We believe that no matter how long it takes, the healing and relationship-building come first and then the academics will almost inevitably follow. We have found here at Murray that just about 100% of our students really WANT to graduate from school and do well in academics. They would like to imagine themselves in college, and then having a fulfilling career and lifestyle. They have simply lost that vision of themselves somewhere in the labyrinth of the failure system that chokes our traditional high schools. When that failure system is done away with, when students are given respect and confidence by their teachers, then they begin to transform themselves right before our eyes. Walter's story ends with a graduation. It even ends with his earning an advanced pass on his statewide writing exam!! Amazing, and for this teacher, life-affirming. I learned as much from Walter as he ever learned from me. We made a good team.
Love,
Charlotte Wellen, Murray Choices Teacher, NBCT, and Practicum Supervisor for the William Glasser Institute
* A Quality World is a Choice Theory concept developed by Dr. Glasser. He believes that all humans are constantly creating a picture in their minds of what people, things, and ideas best meet our needs. He explains that if we want to create a strong relationship with someone, we should make it a point to learn what is in their Quality Worlds.

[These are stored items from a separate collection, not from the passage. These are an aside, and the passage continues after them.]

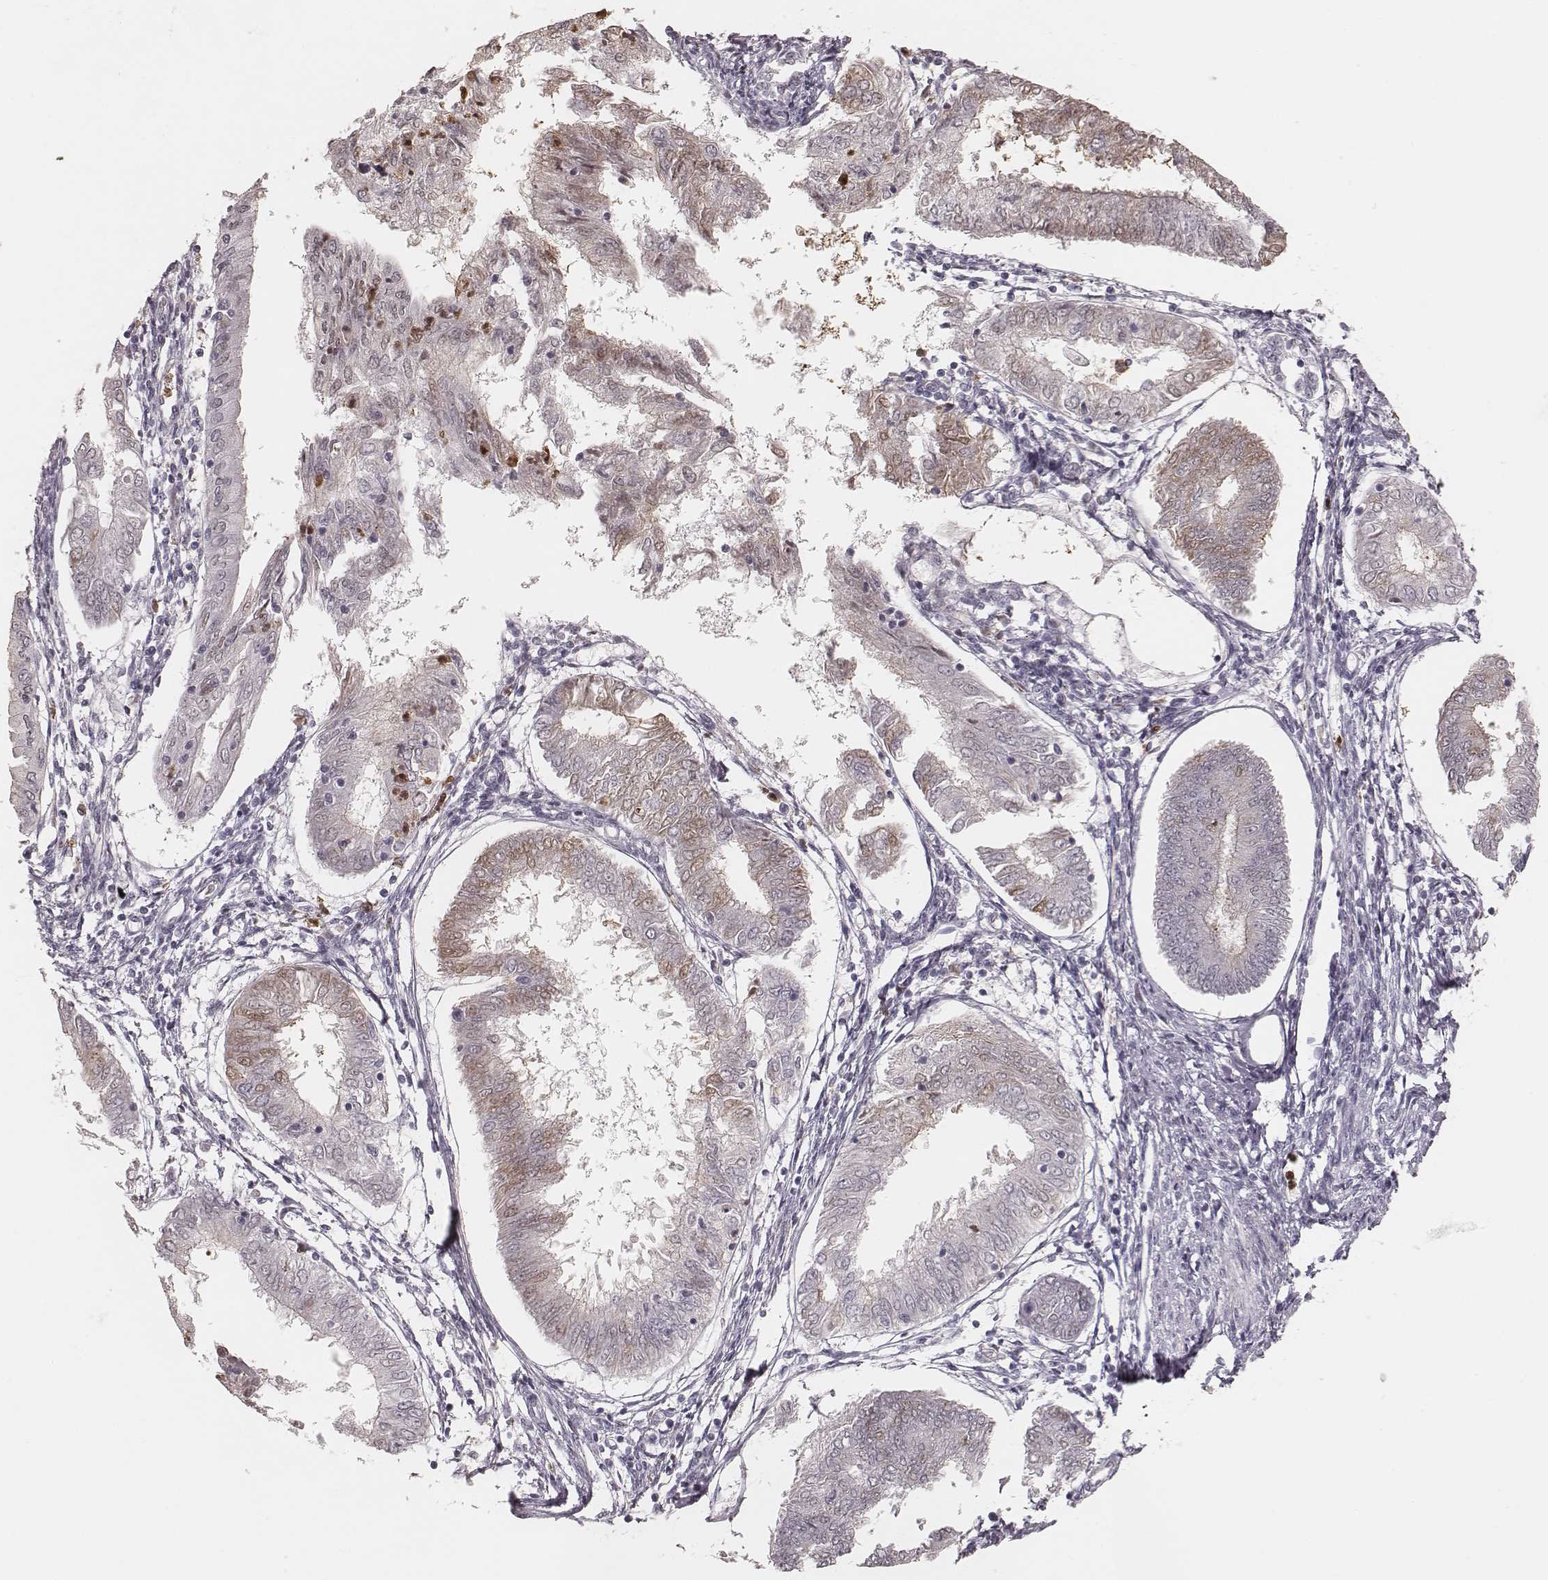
{"staining": {"intensity": "weak", "quantity": "25%-75%", "location": "cytoplasmic/membranous,nuclear"}, "tissue": "endometrial cancer", "cell_type": "Tumor cells", "image_type": "cancer", "snomed": [{"axis": "morphology", "description": "Adenocarcinoma, NOS"}, {"axis": "topography", "description": "Endometrium"}], "caption": "Weak cytoplasmic/membranous and nuclear expression for a protein is seen in approximately 25%-75% of tumor cells of endometrial adenocarcinoma using immunohistochemistry (IHC).", "gene": "KITLG", "patient": {"sex": "female", "age": 68}}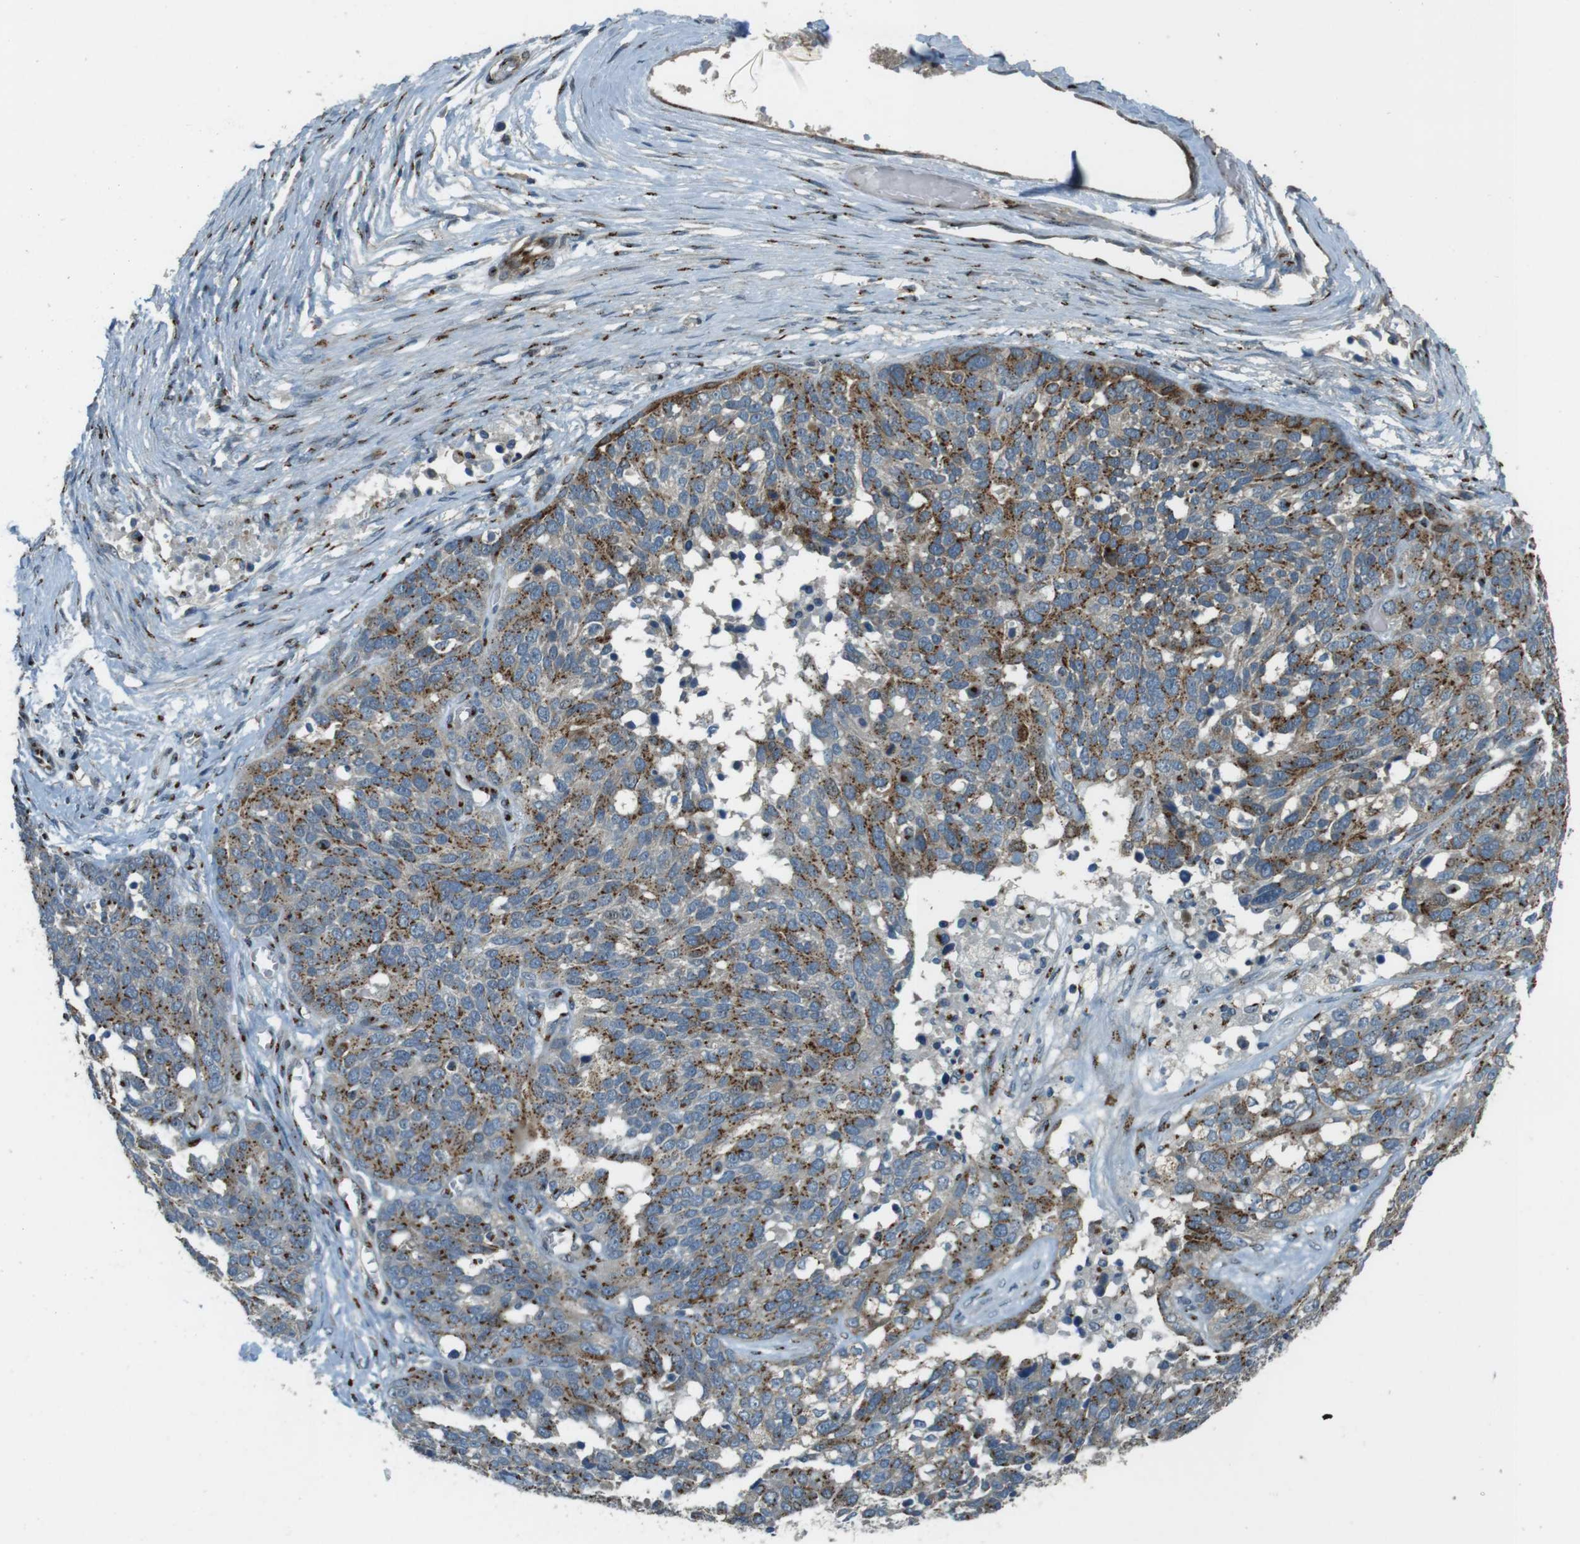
{"staining": {"intensity": "moderate", "quantity": ">75%", "location": "cytoplasmic/membranous"}, "tissue": "ovarian cancer", "cell_type": "Tumor cells", "image_type": "cancer", "snomed": [{"axis": "morphology", "description": "Cystadenocarcinoma, serous, NOS"}, {"axis": "topography", "description": "Ovary"}], "caption": "The histopathology image demonstrates staining of serous cystadenocarcinoma (ovarian), revealing moderate cytoplasmic/membranous protein staining (brown color) within tumor cells.", "gene": "TMEM115", "patient": {"sex": "female", "age": 44}}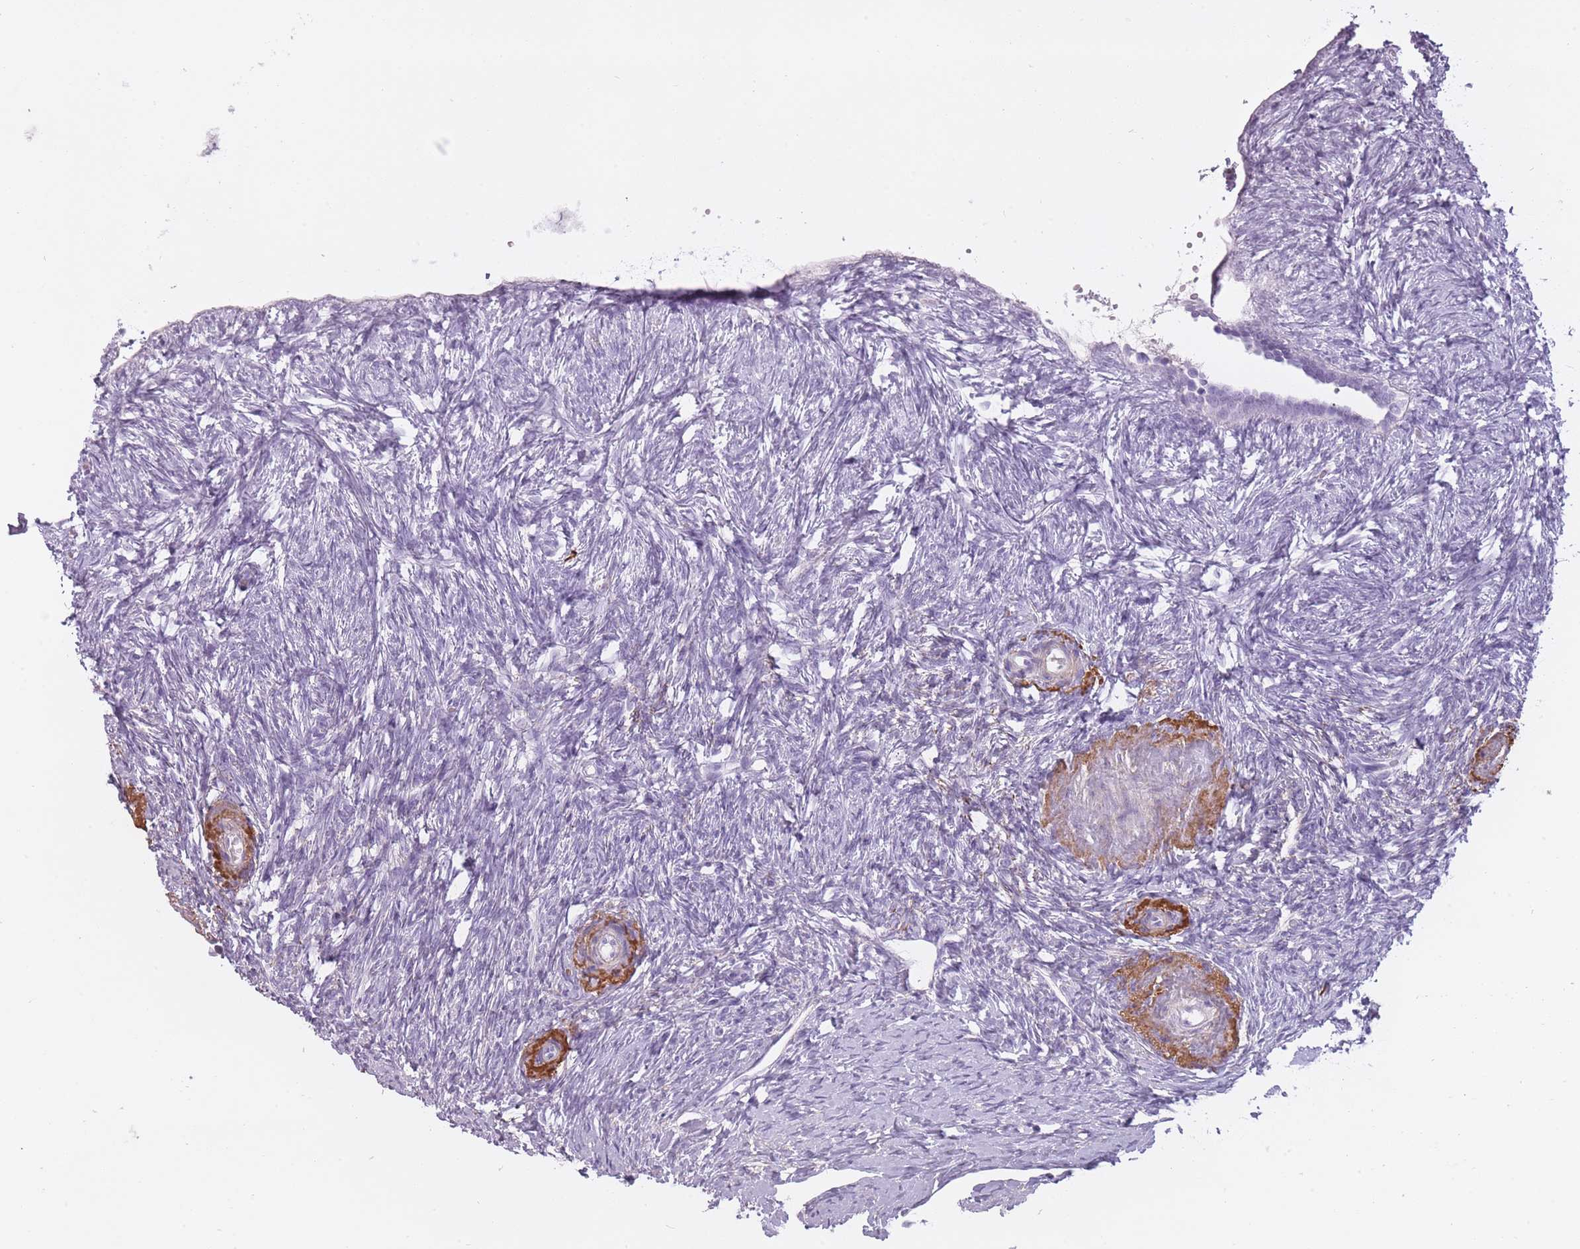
{"staining": {"intensity": "negative", "quantity": "none", "location": "none"}, "tissue": "ovary", "cell_type": "Follicle cells", "image_type": "normal", "snomed": [{"axis": "morphology", "description": "Normal tissue, NOS"}, {"axis": "topography", "description": "Ovary"}], "caption": "The histopathology image shows no significant positivity in follicle cells of ovary. (Stains: DAB IHC with hematoxylin counter stain, Microscopy: brightfield microscopy at high magnification).", "gene": "RFX4", "patient": {"sex": "female", "age": 51}}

** A Community Meeting is a gathering of our entire community, usually once a week, where we make announcements and then have an open mic discussion of community issues. We also often share our quality products and do teambuilding activities to learn more about one another.
*** NCY (No Credit Yet) One of the requirements of a Glasser Quality School is that students must continue to work on every assignment to bring it up to the level of a B or an A. They may not settle for a C, D, F, or Zero. We have a saying that we've based our mastery learning on: "Learning is a constant. Time is a variable." This means that students who do not meet deadlines are not let off the hook. To a Murray staff member, it is unacceptable for a teacher to use a deadline to let students off the hook, to teach them that if you are unable to make the deadline, just quit and never learn the skills the assignment was designed to teach you. We believe that this policy in traditional schools is very hurtful to students, leading directly toward student apathy, especially in students who have had difficult lives. Facing the possibility of failure is overwhelming to many people and they withdraw and quit trying. At Murray, when we simply change the system and say that failure is not an option, students find that they are perfectly capable of learning even the toughest concepts. We believe that this emphasis on mastery learning is what enables students who arrive here with transcripts full of failing grades to turn their lives around and end up attending college and heading toward a career based on talents and abilities they had given up on after time in the traditional schools.
**** At a Glasser Quality School there is no punishment because punishment is an attempt to control someone else through fear and power-over. This is a concept of external control psychology. Dr. Glasser believes that humans are motivated by internal control psychology and that no one else can control our behavior choices. He believes we can learn how to become more and more in charge of making the best choices for our lives. Based on these ideas, we created the Choices program, where students can come to make plans for success. If they neglect to choose what we call "learning behaviors," teachers can send them to choices to clarify what learning behaviors are and to make a plan to be happy and successful in class. These plans often involve setting up a mediation if conflicts have occurred and working them out together, again so everyone can return to class and be happy and successful. Choices plans are not written down in student files and are not reported to parents. They are considered to be a productive and important part of learning how to observe what we need and then make a plan to get that accomplished.